Directive:
Using the listing below, print exactly everything from the line with "thế với bé." down to the line with "درخواست‌ها و شکایات شما را", both included, and nothing more.

------ Provided material ------

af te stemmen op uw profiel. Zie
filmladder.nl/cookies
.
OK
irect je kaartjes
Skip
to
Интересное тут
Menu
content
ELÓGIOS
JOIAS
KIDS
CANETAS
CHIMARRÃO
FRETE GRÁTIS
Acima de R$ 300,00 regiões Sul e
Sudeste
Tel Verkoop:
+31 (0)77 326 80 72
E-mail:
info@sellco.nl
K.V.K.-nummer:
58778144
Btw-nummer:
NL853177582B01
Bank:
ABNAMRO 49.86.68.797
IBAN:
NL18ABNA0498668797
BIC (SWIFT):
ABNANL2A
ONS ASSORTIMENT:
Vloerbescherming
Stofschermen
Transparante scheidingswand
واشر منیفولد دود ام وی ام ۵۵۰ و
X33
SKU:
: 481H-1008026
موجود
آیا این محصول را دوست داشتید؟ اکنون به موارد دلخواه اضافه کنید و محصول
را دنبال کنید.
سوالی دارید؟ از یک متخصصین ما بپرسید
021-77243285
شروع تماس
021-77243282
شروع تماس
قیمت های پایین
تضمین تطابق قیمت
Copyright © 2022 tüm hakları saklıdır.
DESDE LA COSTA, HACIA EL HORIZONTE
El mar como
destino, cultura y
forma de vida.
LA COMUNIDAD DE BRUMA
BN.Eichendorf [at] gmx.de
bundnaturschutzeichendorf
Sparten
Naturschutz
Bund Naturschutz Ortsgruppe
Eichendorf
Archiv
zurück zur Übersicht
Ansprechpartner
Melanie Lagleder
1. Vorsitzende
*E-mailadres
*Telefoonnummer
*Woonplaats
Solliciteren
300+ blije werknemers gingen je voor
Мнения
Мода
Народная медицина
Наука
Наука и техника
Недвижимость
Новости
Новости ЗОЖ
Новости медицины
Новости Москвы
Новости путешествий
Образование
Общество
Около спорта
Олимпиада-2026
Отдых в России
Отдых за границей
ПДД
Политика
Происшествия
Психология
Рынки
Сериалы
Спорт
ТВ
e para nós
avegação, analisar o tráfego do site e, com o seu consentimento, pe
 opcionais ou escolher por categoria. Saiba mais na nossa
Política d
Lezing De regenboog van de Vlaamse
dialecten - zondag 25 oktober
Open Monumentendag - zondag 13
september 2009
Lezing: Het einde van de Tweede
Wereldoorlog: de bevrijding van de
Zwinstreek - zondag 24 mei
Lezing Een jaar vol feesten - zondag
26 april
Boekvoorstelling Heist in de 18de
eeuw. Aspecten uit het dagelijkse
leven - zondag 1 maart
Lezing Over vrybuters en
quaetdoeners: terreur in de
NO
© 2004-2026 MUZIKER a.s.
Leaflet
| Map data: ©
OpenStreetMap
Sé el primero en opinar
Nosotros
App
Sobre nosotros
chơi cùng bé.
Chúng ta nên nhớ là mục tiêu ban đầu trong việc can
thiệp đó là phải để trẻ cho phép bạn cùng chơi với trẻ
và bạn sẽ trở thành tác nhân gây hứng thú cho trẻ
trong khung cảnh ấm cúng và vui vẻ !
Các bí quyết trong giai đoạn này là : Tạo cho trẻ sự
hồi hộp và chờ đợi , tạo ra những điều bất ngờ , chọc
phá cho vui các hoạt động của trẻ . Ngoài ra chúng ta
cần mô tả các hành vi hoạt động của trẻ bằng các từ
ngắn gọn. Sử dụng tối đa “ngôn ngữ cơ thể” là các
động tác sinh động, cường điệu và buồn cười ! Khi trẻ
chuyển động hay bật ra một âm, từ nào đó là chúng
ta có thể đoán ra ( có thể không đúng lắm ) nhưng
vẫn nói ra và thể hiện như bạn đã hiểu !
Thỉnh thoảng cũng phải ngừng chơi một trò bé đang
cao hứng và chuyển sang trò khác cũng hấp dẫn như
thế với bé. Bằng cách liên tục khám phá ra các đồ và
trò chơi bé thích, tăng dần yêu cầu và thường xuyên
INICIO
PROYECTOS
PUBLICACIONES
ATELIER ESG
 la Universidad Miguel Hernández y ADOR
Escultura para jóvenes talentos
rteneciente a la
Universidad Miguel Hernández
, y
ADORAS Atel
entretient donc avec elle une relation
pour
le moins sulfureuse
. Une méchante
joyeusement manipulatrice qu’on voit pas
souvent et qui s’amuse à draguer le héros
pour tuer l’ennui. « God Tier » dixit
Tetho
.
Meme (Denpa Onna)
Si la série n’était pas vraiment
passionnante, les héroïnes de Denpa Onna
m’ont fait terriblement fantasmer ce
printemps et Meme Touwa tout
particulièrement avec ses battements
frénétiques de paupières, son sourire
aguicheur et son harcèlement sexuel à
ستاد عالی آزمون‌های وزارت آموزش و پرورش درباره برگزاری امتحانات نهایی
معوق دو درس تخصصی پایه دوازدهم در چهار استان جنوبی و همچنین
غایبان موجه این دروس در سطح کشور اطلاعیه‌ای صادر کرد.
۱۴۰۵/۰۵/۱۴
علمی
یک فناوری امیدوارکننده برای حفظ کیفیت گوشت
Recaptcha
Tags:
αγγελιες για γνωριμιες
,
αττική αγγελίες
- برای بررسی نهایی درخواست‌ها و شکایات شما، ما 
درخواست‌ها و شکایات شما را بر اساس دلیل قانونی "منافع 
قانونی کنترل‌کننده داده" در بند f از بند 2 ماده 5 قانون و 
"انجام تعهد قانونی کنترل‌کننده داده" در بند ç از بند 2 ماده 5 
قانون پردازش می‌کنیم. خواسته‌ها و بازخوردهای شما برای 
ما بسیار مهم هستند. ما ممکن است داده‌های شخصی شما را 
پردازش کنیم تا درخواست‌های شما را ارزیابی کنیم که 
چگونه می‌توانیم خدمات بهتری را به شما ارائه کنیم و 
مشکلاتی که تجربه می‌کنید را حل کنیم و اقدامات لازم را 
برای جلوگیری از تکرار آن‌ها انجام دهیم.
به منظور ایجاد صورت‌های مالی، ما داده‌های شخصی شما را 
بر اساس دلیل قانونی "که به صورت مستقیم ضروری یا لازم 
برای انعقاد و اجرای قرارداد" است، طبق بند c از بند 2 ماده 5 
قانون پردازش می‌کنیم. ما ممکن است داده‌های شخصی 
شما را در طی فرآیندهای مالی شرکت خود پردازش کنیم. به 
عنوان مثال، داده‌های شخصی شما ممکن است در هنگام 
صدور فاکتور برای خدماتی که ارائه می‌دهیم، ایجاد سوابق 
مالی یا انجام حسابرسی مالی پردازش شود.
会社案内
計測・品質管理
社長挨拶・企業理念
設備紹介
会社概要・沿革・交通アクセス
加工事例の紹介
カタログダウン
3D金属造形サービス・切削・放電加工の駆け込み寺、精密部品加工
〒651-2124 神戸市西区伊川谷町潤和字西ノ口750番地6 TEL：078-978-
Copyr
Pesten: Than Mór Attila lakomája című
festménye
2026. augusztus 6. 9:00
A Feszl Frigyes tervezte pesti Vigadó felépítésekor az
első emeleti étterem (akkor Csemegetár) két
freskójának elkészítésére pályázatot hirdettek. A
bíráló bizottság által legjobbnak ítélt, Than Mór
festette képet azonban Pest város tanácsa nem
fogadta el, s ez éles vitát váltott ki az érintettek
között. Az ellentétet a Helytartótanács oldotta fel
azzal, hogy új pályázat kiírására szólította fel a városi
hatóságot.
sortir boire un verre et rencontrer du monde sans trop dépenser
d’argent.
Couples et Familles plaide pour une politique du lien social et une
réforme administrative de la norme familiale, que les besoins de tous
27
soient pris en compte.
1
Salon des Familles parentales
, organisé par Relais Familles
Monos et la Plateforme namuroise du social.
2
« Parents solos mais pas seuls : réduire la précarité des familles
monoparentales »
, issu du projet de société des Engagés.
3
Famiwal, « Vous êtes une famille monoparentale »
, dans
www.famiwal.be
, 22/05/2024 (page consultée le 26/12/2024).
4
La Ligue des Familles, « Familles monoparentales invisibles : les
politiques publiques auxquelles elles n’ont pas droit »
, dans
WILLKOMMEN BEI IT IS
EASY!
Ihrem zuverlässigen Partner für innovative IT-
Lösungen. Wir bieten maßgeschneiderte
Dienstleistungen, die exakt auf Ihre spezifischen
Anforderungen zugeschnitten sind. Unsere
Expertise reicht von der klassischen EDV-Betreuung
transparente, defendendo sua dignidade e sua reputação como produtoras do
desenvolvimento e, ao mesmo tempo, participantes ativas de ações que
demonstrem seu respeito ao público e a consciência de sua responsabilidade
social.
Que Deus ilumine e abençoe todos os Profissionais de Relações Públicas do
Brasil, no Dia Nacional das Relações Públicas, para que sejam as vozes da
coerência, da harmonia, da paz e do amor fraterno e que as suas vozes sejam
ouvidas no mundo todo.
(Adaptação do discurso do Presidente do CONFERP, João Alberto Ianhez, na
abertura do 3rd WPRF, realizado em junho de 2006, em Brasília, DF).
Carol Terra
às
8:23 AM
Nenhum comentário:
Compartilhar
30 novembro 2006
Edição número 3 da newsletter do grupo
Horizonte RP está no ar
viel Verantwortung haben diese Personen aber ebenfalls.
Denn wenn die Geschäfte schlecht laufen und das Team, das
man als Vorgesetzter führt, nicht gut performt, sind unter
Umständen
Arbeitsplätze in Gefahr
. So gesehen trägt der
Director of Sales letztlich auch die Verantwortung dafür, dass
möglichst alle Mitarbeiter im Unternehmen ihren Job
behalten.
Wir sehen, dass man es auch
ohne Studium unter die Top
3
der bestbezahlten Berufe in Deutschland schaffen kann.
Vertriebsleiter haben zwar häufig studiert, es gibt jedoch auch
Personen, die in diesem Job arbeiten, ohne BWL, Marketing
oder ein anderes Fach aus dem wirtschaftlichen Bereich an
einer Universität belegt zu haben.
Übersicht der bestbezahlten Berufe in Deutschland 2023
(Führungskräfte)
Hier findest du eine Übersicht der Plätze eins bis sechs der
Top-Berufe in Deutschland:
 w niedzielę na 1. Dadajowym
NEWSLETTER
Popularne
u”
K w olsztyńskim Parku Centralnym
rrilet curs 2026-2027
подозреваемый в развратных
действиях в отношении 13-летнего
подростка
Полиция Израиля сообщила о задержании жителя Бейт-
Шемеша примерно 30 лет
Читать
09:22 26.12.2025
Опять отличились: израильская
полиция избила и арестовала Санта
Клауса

------

Solution to the exercise:
thế với bé. Bằng cách liên tục khám phá ra các đồ và
trò chơi bé thích, tăng dần yêu cầu và thường xuyên
INICIO
PROYECTOS
PUBLICACIONES
ATELIER ESG
 la Universidad Miguel Hernández y ADOR
Escultura para jóvenes talentos
rteneciente a la
Universidad Miguel Hernández
, y
ADORAS Atel
entretient donc avec elle une relation
pour
le moins sulfureuse
. Une méchante
joyeusement manipulatrice qu’on voit pas
souvent et qui s’amuse à draguer le héros
pour tuer l’ennui. « God Tier » dixit
Tetho
.
Meme (Denpa Onna)
Si la série n’était pas vraiment
passionnante, les héroïnes de Denpa Onna
m’ont fait terriblement fantasmer ce
printemps et Meme Touwa tout
particulièrement avec ses battements
frénétiques de paupières, son sourire
aguicheur et son harcèlement sexuel à
ستاد عالی آزمون‌های وزارت آموزش و پرورش درباره برگزاری امتحانات نهایی
معوق دو درس تخصصی پایه دوازدهم در چهار استان جنوبی و همچنین
غایبان موجه این دروس در سطح کشور اطلاعیه‌ای صادر کرد.
۱۴۰۵/۰۵/۱۴
علمی
یک فناوری امیدوارکننده برای حفظ کیفیت گوشت
Recaptcha
Tags:
αγγελιες για γνωριμιες
,
αττική αγγελίες
- برای بررسی نهایی درخواست‌ها و شکایات شما، ما 
درخواست‌ها و شکایات شما را بر اساس دلیل قانونی "منافع 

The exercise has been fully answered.